TASK BRIEF
Duplicate everything from "As testified by" down to "in this region." in the text on the Lake Garda area.

TEXT SHOWN Start Marker

Gardaland is one of the biggest amusement parks in Europe. It is located in the environs of Lake Garda, but despite its name, does not overlook it. The resort was opened on July 19, 1975, and overall, extends for about 445,000 sq.m, 200,000 of which are occupied by the theme park alone. Many are its attractions and water rides, and every year, over 3 million persons come to visit it.
In June 2005, Forbes magazine ranked it fifth among the highest-grossing amusement parks world-wide; more recent data (2013) reveal that it is the eighth most popular park in Europe.
As testified by the archaeological finds in this area, dating back to the Bronze Age, grapes have been growing since time immemorial in what is now the production zone for Bardolino wine. Ancient artifacts show that in Roman times, wine was often used in religious ceremonies. It would seem that the first vineyards were established back then, and the wine produced was stored and transported in amphoras, many of which have been unearthed in this region.
Bardolino wine is mainly made from Corvina grapes, but also contains a small percentage of Rondinella and may include other varieties as minor components. It has a bright ruby-red colour and a delicately fruity flavour, with notes of cherries, sour cherry, strawberry, raspberry, blackcurrant and spices (cinnamon, cloves and black pepper). It is an exceedingly pleasant wine that pairs well with a wide array of dishes.
This wine is named after Custoza, a town near Sommacampagna where two important battles were fought during the Italian Wars of Independence. Its production area is not particularly vast, and roughly coincides with the southern moraine hills that lie between Verona and Lake Garda. Various native grape varieties are sanctioned for use in Custoza wine, the main ones being Garganega, Trebbianello (a local biotype of Tocai Friulano) and Bianca Fernanda. This is a pleasantly fresh, delicately aromatic wine that is quite easy to pair. Select Custoza wines age well.

TEXT SHOWN End Marker
EXTRACTED ENTRIES Start Marker

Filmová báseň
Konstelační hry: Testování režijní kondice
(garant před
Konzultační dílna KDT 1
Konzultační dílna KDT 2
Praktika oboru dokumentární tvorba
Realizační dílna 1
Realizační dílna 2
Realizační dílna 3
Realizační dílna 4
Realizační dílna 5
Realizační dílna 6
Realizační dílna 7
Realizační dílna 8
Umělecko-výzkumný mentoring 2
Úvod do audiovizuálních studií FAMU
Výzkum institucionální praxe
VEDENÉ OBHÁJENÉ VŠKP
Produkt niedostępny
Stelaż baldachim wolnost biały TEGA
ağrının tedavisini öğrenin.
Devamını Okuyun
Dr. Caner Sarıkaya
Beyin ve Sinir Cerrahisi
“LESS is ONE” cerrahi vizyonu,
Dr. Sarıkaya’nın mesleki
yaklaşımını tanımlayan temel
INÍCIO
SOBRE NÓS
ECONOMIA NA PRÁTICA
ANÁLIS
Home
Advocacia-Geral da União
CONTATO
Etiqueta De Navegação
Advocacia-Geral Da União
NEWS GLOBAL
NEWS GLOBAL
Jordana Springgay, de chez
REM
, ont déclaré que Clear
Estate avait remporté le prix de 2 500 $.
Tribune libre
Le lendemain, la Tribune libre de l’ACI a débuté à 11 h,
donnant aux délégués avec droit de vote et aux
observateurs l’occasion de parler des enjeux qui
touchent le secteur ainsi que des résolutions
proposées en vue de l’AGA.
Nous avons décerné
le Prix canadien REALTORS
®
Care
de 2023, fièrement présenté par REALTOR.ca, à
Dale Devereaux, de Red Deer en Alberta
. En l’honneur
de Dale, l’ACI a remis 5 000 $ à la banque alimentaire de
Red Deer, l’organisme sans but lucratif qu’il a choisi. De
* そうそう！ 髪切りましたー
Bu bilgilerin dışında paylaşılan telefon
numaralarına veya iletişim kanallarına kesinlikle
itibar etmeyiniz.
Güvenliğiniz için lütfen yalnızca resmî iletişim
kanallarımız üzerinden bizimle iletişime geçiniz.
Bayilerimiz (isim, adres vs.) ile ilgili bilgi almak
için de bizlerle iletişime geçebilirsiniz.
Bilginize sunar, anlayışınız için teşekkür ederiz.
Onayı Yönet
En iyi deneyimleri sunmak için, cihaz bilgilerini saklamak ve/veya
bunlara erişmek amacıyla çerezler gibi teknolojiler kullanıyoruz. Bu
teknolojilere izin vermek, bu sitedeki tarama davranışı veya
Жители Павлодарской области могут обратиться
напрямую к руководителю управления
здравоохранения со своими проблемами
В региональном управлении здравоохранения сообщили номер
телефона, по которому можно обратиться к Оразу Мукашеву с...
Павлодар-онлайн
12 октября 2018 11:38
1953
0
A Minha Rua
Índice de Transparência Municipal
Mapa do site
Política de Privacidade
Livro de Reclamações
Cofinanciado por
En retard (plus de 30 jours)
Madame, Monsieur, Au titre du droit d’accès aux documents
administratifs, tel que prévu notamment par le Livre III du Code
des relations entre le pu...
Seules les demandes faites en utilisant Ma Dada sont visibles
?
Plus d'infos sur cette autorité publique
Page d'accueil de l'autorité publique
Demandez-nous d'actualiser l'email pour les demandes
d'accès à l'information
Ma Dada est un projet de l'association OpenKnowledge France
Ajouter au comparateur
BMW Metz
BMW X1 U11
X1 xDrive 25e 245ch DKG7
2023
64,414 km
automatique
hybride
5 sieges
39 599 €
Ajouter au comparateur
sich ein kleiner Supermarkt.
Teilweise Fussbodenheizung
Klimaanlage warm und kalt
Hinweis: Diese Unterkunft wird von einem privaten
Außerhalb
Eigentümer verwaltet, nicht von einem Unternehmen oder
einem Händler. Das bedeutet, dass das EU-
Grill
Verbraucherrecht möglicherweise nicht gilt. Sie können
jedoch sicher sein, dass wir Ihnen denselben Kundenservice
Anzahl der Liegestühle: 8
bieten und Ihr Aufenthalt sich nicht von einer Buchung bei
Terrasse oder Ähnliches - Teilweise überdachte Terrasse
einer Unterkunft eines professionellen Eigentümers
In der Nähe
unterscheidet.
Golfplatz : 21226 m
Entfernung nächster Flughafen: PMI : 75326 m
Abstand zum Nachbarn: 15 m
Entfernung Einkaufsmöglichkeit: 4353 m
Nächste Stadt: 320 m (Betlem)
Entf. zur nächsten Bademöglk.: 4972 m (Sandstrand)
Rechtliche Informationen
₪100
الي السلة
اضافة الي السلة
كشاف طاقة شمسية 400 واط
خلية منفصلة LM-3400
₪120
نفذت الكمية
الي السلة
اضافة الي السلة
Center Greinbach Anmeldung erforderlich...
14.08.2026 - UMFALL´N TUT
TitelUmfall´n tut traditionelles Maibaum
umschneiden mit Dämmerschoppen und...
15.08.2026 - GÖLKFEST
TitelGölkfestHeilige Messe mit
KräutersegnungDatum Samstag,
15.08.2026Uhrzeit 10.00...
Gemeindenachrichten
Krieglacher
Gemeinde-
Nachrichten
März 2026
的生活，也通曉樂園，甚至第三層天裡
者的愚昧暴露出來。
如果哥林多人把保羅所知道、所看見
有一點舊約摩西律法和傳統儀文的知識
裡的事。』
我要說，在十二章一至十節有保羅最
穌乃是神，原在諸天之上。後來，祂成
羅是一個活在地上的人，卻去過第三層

EXTRACTED ENTRIES End Marker

TASK OUTPUT
As testified by the archaeological finds in this area, dating back to the Bronze Age, grapes have been growing since time immemorial in what is now the production zone for Bardolino wine. Ancient artifacts show that in Roman times, wine was often used in religious ceremonies. It would seem that the first vineyards were established back then, and the wine produced was stored and transported in amphoras, many of which have been unearthed in this region.